The problem
Pull out each line of the listing below that contains the string "github", and copy those lines.

(Stored data)
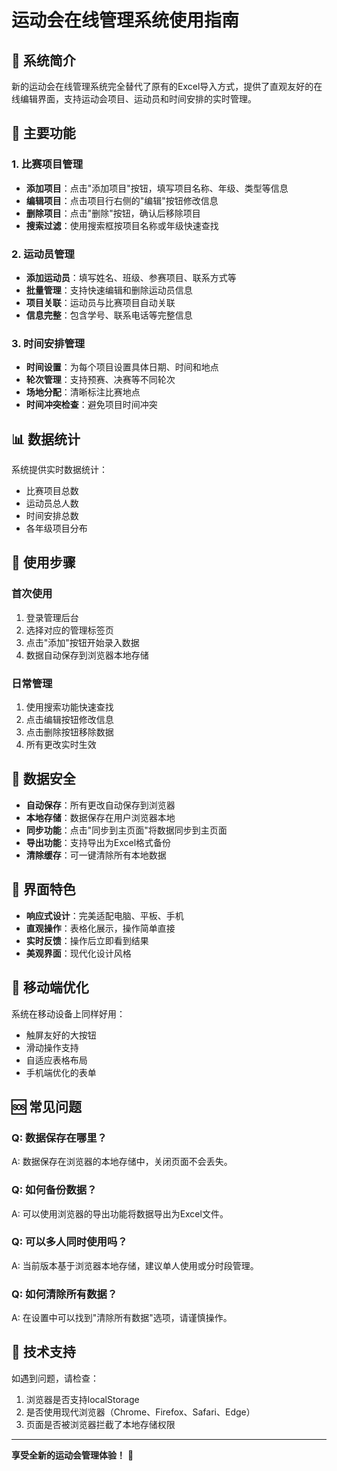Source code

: # 运动会在线管理系统使用指南

## 🎯 系统简介

新的运动会在线管理系统完全替代了原有的Excel导入方式，提供了直观友好的在线编辑界面，支持运动会项目、运动员和时间安排的实时管理。

## 🚀 主要功能

### 1. 比赛项目管理
- **添加项目**：点击"添加项目"按钮，填写项目名称、年级、类型等信息
- **编辑项目**：点击项目行右侧的"编辑"按钮修改信息
- **删除项目**：点击"删除"按钮，确认后移除项目
- **搜索过滤**：使用搜索框按项目名称或年级快速查找

### 2. 运动员管理
- **添加运动员**：填写姓名、班级、参赛项目、联系方式等
- **批量管理**：支持快速编辑和删除运动员信息
- **项目关联**：运动员与比赛项目自动关联
- **信息完整**：包含学号、联系电话等完整信息

### 3. 时间安排管理
- **时间设置**：为每个项目设置具体日期、时间和地点
- **轮次管理**：支持预赛、决赛等不同轮次
- **场地分配**：清晰标注比赛地点
- **时间冲突检查**：避免项目时间冲突

## 📊 数据统计

系统提供实时数据统计：
- 比赛项目总数
- 运动员总人数
- 时间安排总数
- 各年级项目分布

## 🔧 使用步骤

### 首次使用
1. 登录管理后台
2. 选择对应的管理标签页
3. 点击"添加"按钮开始录入数据
4. 数据自动保存到浏览器本地存储

### 日常管理
1. 使用搜索功能快速查找
2. 点击编辑按钮修改信息
3. 点击删除按钮移除数据
4. 所有更改实时生效

## 💾 数据安全

- **自动保存**：所有更改自动保存到浏览器
- **本地存储**：数据保存在用户浏览器本地
- **同步功能**：点击"同步到主页面"将数据同步到主页面
- **导出功能**：支持导出为Excel格式备份
- **清除缓存**：可一键清除所有本地数据

## 🎯 界面特色

- **响应式设计**：完美适配电脑、平板、手机
- **直观操作**：表格化展示，操作简单直接
- **实时反馈**：操作后立即看到结果
- **美观界面**：现代化设计风格

## 📱 移动端优化

系统在移动设备上同样好用：
- 触屏友好的大按钮
- 滑动操作支持
- 自适应表格布局
- 手机端优化的表单

## 🆘 常见问题

### Q: 数据保存在哪里？
A: 数据保存在浏览器的本地存储中，关闭页面不会丢失。

### Q: 如何备份数据？
A: 可以使用浏览器的导出功能将数据导出为Excel文件。

### Q: 可以多人同时使用吗？
A: 当前版本基于浏览器本地存储，建议单人使用或分时段管理。

### Q: 如何清除所有数据？
A: 在设置中可以找到"清除所有数据"选项，请谨慎操作。

## 🔧 技术支持

如遇到问题，请检查：
1. 浏览器是否支持localStorage
2. 是否使用现代浏览器（Chrome、Firefox、Safari、Edge）
3. 页面是否被浏览器拦截了本地存储权限

---

**享受全新的运动会管理体验！** 🎉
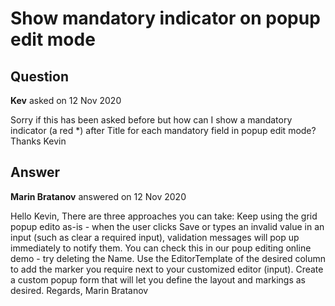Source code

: # Show mandatory indicator on popup edit mode

## Question

**Kev** asked on 12 Nov 2020

Sorry if this has been asked before but how can I show a mandatory indicator (a red *) after Title for each mandatory field in popup edit mode? Thanks Kevin

## Answer

**Marin Bratanov** answered on 12 Nov 2020

Hello Kevin, There are three approaches you can take: Keep using the grid popup edito as-is - when the user clicks Save or types an invalid value in an input (such as clear a required input), validation messages will pop up immediately to notify them. You can check this in our poup editing online demo - try deleting the Name. Use the EditorTemplate of the desired column to add the marker you require next to your customized editor (input). Create a custom popup form that will let you define the layout and markings as desired. Regards, Marin Bratanov
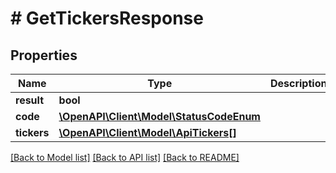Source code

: # # GetTickersResponse

## Properties

Name | Type | Description | Notes
------------ | ------------- | ------------- | -------------
**result** | **bool** |  | [optional]
**code** | [**\OpenAPI\Client\Model\StatusCodeEnum**](StatusCodeEnum.md) |  | [optional]
**tickers** | [**\OpenAPI\Client\Model\ApiTickers[]**](ApiTickers.md) |  | [optional]

[[Back to Model list]](../../README.md#models) [[Back to API list]](../../README.md#endpoints) [[Back to README]](../../README.md)
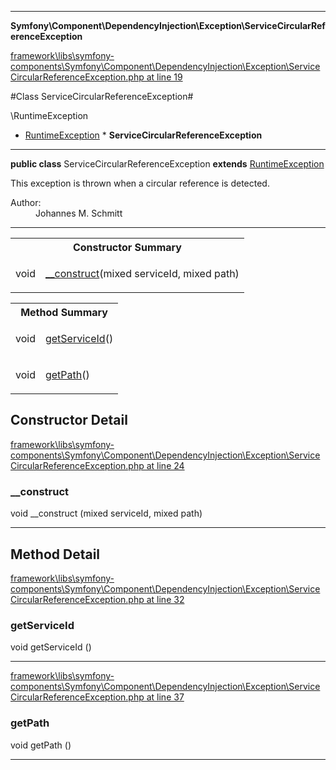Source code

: 

- - -

**Symfony\Component\DependencyInjection\Exception\ServiceCircularReferenceException**


<a href="https://github.com/JeyDotC/Hirudo/blob/master/framework/libs/symfony-components/Symfony/Component/DependencyInjection/Exception/ServiceCircularReferenceException.php#L19" target='_blank'>framework\libs\symfony-components\Symfony\Component\DependencyInjection\Exception\ServiceCircularReferenceException.php at line 19</a>

#Class ServiceCircularReferenceException#

\RuntimeException
* <a href="https://github.com/JeyDotC/Hirudo-docs/blob/master/symfony/component/dependencyinjection/exception/RuntimeException.md">RuntimeException</a>
        * **ServiceCircularReferenceException**




- - -

<p><strong>public  class</strong> <span>ServiceCircularReferenceException</span>
<strong>extends</strong> <a href="https://github.com/JeyDotC/Hirudo-docs/blob/master/symfony/component/dependencyinjection/exception/RuntimeException.md">RuntimeException</a>

</p>

<div class="comment" id="overview_description"><p>This exception is thrown when a circular reference is detected.</p></div>

<dl>
<dt>Author:</dt>
<dd>Johannes M. Schmitt <schmittjoh@gmail.com></dd>
</dl>


- - -

<table id="summary_constructor">
<tr><th colspan="2">Constructor Summary</th></tr>
<tr>
<td><span class='k'></span> <span class='nx'>void</span></td>
<td class="description"><p class="name"><a href="#__construct">__construct</a>(mixed serviceId, mixed path)</p></td>
</tr>
</table>

<table id="summary_method">
<tr><th colspan="2">Method Summary</th></tr>
<tr>
<td><span class='k'></span> <span class='nx'>void</span></td>
<td class="description"><p class="name"><a href="#getserviceid">getServiceId</a>()</p></td>
</tr>
<tr>
<td><span class='k'></span> <span class='nx'>void</span></td>
<td class="description"><p class="name"><a href="#getpath">getPath</a>()</p></td>
</tr>
</table>

<h2 id="detail_method">Constructor Detail</h2>

<a href="https://github.com/JeyDotC/Hirudo/blob/master/framework/libs/symfony-components/Symfony/Component/DependencyInjection/Exception/ServiceCircularReferenceException.php#L24" target='_blank'>framework\libs\symfony-components\Symfony\Component\DependencyInjection\Exception\ServiceCircularReferenceException.php at line 24</a>

<h3 id="__construct">__construct</h3>
<span class='k'></span> <span class='nx'>void</span> <span class='nf'>__construct</span> (mixed serviceId, mixed path)

<div class="details">

</div>

- - -

<h2 id="detail_method">Method Detail</h2>

<a href="https://github.com/JeyDotC/Hirudo/blob/master/framework/libs/symfony-components/Symfony/Component/DependencyInjection/Exception/ServiceCircularReferenceException.php#L32" target='_blank'>framework\libs\symfony-components\Symfony\Component\DependencyInjection\Exception\ServiceCircularReferenceException.php at line 32</a>

<h3 id="getServiceId()">getServiceId</h3>
<span class='k'></span> <span class='nx'>void</span> <span class='nf'>getServiceId</span> ()

<div class="details">

</div>

- - -


<a href="https://github.com/JeyDotC/Hirudo/blob/master/framework/libs/symfony-components/Symfony/Component/DependencyInjection/Exception/ServiceCircularReferenceException.php#L37" target='_blank'>framework\libs\symfony-components\Symfony\Component\DependencyInjection\Exception\ServiceCircularReferenceException.php at line 37</a>

<h3 id="getPath()">getPath</h3>
<span class='k'></span> <span class='nx'>void</span> <span class='nf'>getPath</span> ()

<div class="details">

</div>

- - -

Answer section
<a href="https://github.com/JeyDotC/Hirudo/blob/master/framework/libs/symfony-components/Symfony/Component/DependencyInjection/Exception/ServiceCircularReferenceException.php#L19" target='_blank'>framework\libs\symfony-components\Symfony\Component\DependencyInjection\Exception\ServiceCircularReferenceException.php at line 19</a>
* <a href="https://github.com/JeyDotC/Hirudo-docs/blob/master/symfony/component/dependencyinjection/exception/RuntimeException.md">RuntimeException</a>
<strong>extends</strong> <a href="https://github.com/JeyDotC/Hirudo-docs/blob/master/symfony/component/dependencyinjection/exception/RuntimeException.md">RuntimeException</a>
<a href="https://github.com/JeyDotC/Hirudo/blob/master/framework/libs/symfony-components/Symfony/Component/DependencyInjection/Exception/ServiceCircularReferenceException.php#L24" target='_blank'>framework\libs\symfony-components\Symfony\Component\DependencyInjection\Exception\ServiceCircularReferenceException.php at line 24</a>
<a href="https://github.com/JeyDotC/Hirudo/blob/master/framework/libs/symfony-components/Symfony/Component/DependencyInjection/Exception/ServiceCircularReferenceException.php#L32" target='_blank'>framework\libs\symfony-components\Symfony\Component\DependencyInjection\Exception\ServiceCircularReferenceException.php at line 32</a>
<a href="https://github.com/JeyDotC/Hirudo/blob/master/framework/libs/symfony-components/Symfony/Component/DependencyInjection/Exception/ServiceCircularReferenceException.php#L37" target='_blank'>framework\libs\symfony-components\Symfony\Component\DependencyInjection\Exception\ServiceCircularReferenceException.php at line 37</a>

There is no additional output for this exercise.